Septembre sans attendre
Réalisateur : Jonas Trueba – 1 h 54
Comédie fine, subtile et attachante, pleine d’une insinueuse nostalgie. La critique a évoqué Rohmer ? Alors c’est un Rohmer qui a renoncé à être ennuyeux. Après quatorze ans de vie commune, Ale (Itsaso Arana, rousseur émouvante) et Alex (Vito Sanz, un faux air de Jean-Pierre Cassel) font le projet commun d’une séparation festive. Voilà le cadre. Et qui va devenir le révélateur d’étonnements venant scander un quotidien obstiné à se poursuivre et nous faire témoins d’une vie comme les autres et pourtant comme aucune autre, semée de parents, d’amis, d’enfants, d’échanges. L’histoire roule vers son incertain dénouement, charmante et remplie de détails décalés, de notations fines, de dialogues parfois très affûtés. Les acteurs sont réjouissants et on doute tandis que la roue de leur destin dévale la pente où ils l’ont peut-être négligemment poussée. À moins que.
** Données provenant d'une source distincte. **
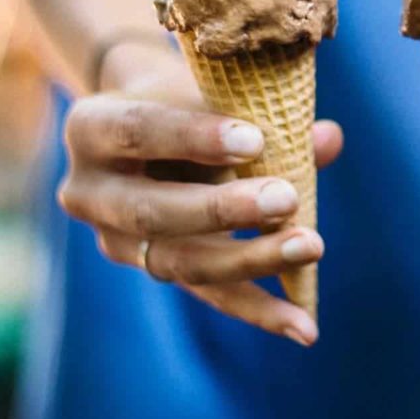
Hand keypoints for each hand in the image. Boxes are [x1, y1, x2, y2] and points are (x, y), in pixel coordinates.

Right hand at [58, 47, 341, 345]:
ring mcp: (116, 241)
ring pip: (180, 262)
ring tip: (310, 247)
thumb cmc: (186, 99)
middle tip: (286, 199)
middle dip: (222, 210)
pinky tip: (304, 325)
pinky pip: (207, 294)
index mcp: (93, 129)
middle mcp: (90, 193)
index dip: (195, 138)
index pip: (139, 131)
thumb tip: (329, 140)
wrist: (153, 122)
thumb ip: (265, 113)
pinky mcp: (154, 270)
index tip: (255, 140)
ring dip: (250, 259)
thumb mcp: (211, 92)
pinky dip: (259, 309)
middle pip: (152, 212)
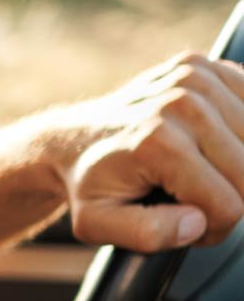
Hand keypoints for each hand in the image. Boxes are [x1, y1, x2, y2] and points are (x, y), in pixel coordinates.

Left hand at [55, 51, 243, 251]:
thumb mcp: (97, 224)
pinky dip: (240, 135)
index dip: (212, 227)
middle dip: (228, 200)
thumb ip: (147, 234)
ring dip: (236, 168)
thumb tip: (196, 223)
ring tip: (195, 172)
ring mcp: (194, 79)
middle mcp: (181, 104)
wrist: (73, 139)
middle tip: (189, 199)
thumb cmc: (89, 184)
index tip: (183, 220)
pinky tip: (208, 143)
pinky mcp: (204, 66)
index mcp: (159, 143)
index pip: (230, 206)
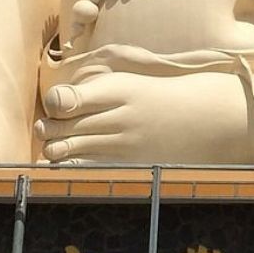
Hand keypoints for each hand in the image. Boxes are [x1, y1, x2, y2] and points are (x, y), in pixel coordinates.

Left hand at [36, 70, 251, 162]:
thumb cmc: (158, 99)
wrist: (206, 119)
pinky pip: (88, 168)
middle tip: (49, 128)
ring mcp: (126, 145)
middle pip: (62, 128)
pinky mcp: (131, 164)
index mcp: (118, 89)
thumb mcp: (128, 84)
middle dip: (47, 129)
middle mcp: (120, 117)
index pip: (65, 99)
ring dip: (55, 150)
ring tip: (58, 145)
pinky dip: (73, 165)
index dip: (53, 104)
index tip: (57, 106)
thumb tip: (52, 104)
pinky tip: (73, 161)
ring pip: (69, 151)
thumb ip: (91, 93)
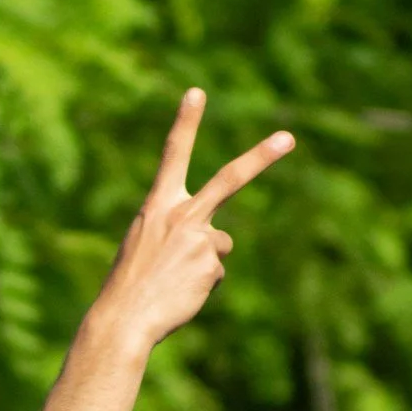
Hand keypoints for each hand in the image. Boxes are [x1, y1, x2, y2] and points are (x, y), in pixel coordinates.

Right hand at [88, 90, 292, 355]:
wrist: (123, 318)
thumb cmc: (130, 284)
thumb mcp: (146, 247)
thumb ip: (182, 234)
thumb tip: (220, 246)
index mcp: (156, 206)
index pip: (173, 155)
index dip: (186, 122)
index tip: (197, 92)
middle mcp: (180, 214)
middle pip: (229, 179)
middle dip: (261, 157)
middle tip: (288, 138)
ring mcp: (199, 237)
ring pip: (219, 245)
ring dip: (202, 265)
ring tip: (172, 282)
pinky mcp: (211, 262)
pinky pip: (215, 272)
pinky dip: (201, 286)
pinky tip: (180, 294)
Il faut attendre l’issue du générique final ânonnant ses informations sur les images endiablées et joyeuses de leur fête de rupture pour… conclure ?
À son image
Réalisateur : Thierry de Peretti – 1 h 53
Le mouvement indépendantiste corse autour des années 1980–1990. Formidable d’empathie nuancée et lucide sur les errements d’une jeunesse radicale et engagée, ivre de regrettables illusions romantiques. Leur observation au plus près par une jeune photographe corse, pivot du film, partagée entre la fascination amoureuse qui l’a happée et le recul qu’elle entrevoit nécessaire, et qui lui est par prudence militante consenti. Le tout soutenu, exalté, par une bande-son typée et magnifique, mélangeant les genres. Les personnages secondaires majeurs (père, amoureux de deuxième main, amis) sont clairement dessinés, réels. Une proposition de cinéma extrêmement attachante, richement instructive et cruellement triste.
Emilia Perez
Réalisateur : Jacques Audiard – 2 h 10
La transition de genre d’un baron de la drogue, ses extraordinaires développements, ses limites. Comédie musicale, thriller, drame psychologique, étude de cas : une aisance absolue pour déployer luxueusement cette histoire baroque, violente, inattendue, complexe, riche en rebondissements, sur une épatante bande-son, impeccable, jusqu’à l’hommage final surprenant comme réjouissant à la partition des Passantes de Georges Brassens. Spectaculaire présence des actrices, surtout de Karla Sofia Gascon (impressionnante) et de Zoé Saldana (explosive). Une faramineuse fantasia.